## Excerpt to read
--- --- ---
The most recent case is for an application called I Play Warhammer. When processing Warhammer Online characters, the application encounters many hundreds to thousands of them a minute and I want to be able to keep a queue of the incoming data processing actions to not overload the application during peak game usage. If the queue gets out of control, I want to be able to quickly destroy it. If the node that it’s running on goes down, it needs to be started on another node. The data in the queue doesn’t have to be durable, but the service that is the queue has to survive within the grid.

With that, I wrote a small proof of concept behavior called ets_queue. The first use of this module is allow developers to create workers based on the behavior defined by the module. The idea is that the worker module exports the functions init/1 and process/1 that define which queue they work against and how to process data.

The second use of this module is to create a durable process that manages the actual queue based on an ordered_set ets table. Each time the queue/2 and dequeue/1 functions are called, the bootstrap_queue/1 function is called that either creates a queue server process or returns the globally registered pid for that process.

This is the best way that I’ve found one can tackle this sort of problem. I’m actively looking for better solutions and alternatives so please let me know if you have one.

Learning Python

I wrote my first Python/Django app a few days ago, “Top Rupture Games”. It was a fun little project for a few reasons. First of all, I’ve been wanting to play with Rupture data for a little while know and had some time over the weekend to see what I could do with it. Second, I’ve been itching to play with Python, and subsequently Django, ever since being introduced to it over at Mythic a few months ago. Lastly, I wanted to create a Rupture client library, even if it’s just a proof of concept, in Python.

Out of this venture came two new projects on GitHub. The first is pyRupture, a native Python library/module for interfacing with Rupture. It uses the Python Protocol Buffers library/modules to make API calls against Rupture. It only supports the API calls that I needed for the rupture-stats project, but it’s really easy to extend.

The second is rupture-stats, a Django project that uses pyRupture to compute and display a list of the top games on Rupture and render a graph of recent gaming activity. You can see a demo of it in action at http://67.207.133.142/.

Without going into too many details, the flow of creating and sorting games by popularity isn’t that complex. Every n minutes the app pulls the recent game activity feed and creates an internal list of recently played games. Then, it goes through the process of fetching the feeds for each of those games and aggregates the number of game sessions by day. Once it has that list, it removes any games that have either no recent activity and stores the computed information. The games are ranked via a “score” which is the total number of game sessions over a 21 day period and they are displayed on render.

To generate the graphs, I used the Google Charts API with a list of the number of game sessions over the past n days, filling any any days that didn’t have any with 0s.

Both projects are open source under the MIT.

Mochevent

This past weekend I started a small work-related project called mochevent. It’s purpose is to offload the work HTTP request build up, tear down and socket handling onto a c application. As requests come in, the request method, uri, headers and body are dispatched off to an Erlang process on a remote node to do whatever heavy lifting is required to fulfill the request. The Erlang node then sends the results back to the cnode to then be massaged into to an HTTP response which gets sent to the client.

The application is based on the the proof of concept application developed by Richard Jones and posted to http://www.metabrew.com/article/a-million-user-comet-application-with-mochiweb-part-3/. The goal is to get it as small and tight as possible so we are really looking at performance and memory footprint when looking to improve the application.

The project can be found on GitHub as mochevent and contributions are welcome and encouraged. This is looking like we will be using it in an official capacity at work so keep watching for feature additions, improvements and bug fixes.
--- --- ---
## What you need to do
1) Decide whether each statement agrees with the excerpt, answering yes or no and quoting the words of the excerpt that settle it: (a) The data in the queue must be durable. (b) pyRupture supports only the API calls needed for the rupture-stats project. (c) Games are ranked by the total number of game sessions over a 30-day period.
2) Please list every function name in the excerpt that is written with a slash and a number, such as "init/1".
3) Copy the excerpt from "This past weekend" up to and including "improve the application.", renaming "cnode" to "C node".

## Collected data
--- --- ---
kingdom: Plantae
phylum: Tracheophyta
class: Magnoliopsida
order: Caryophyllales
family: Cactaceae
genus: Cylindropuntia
--- --- ---
## Expected responses
1)
(a) No: "The data in the queue doesn’t have to be durable"
(b) Yes: "It only supports the API calls that I needed for the rupture-stats project"
(c) No: "The games are ranked via a “score” which is the total number of game sessions over a 21 day period"

2) init/1, process/1, queue/2, dequeue/1, bootstrap_queue/1

3)
This past weekend I started a small work-related project called mochevent. It’s purpose is to offload the work HTTP request build up, tear down and socket handling onto a c application. As requests come in, the request method, uri, headers and body are dispatched off to an Erlang process on a remote node to do whatever heavy lifting is required to fulfill the request. The Erlang node then sends the results back to the C node to then be massaged into to an HTTP response which gets sent to the client.

The application is based on the the proof of concept application developed by Richard Jones and posted to http://www.metabrew.com/article/a-million-user-comet-application-with-mochiweb-part-3/. The goal is to get it as small and tight as possible so we are really looking at performance and memory footprint when looking to improve the application.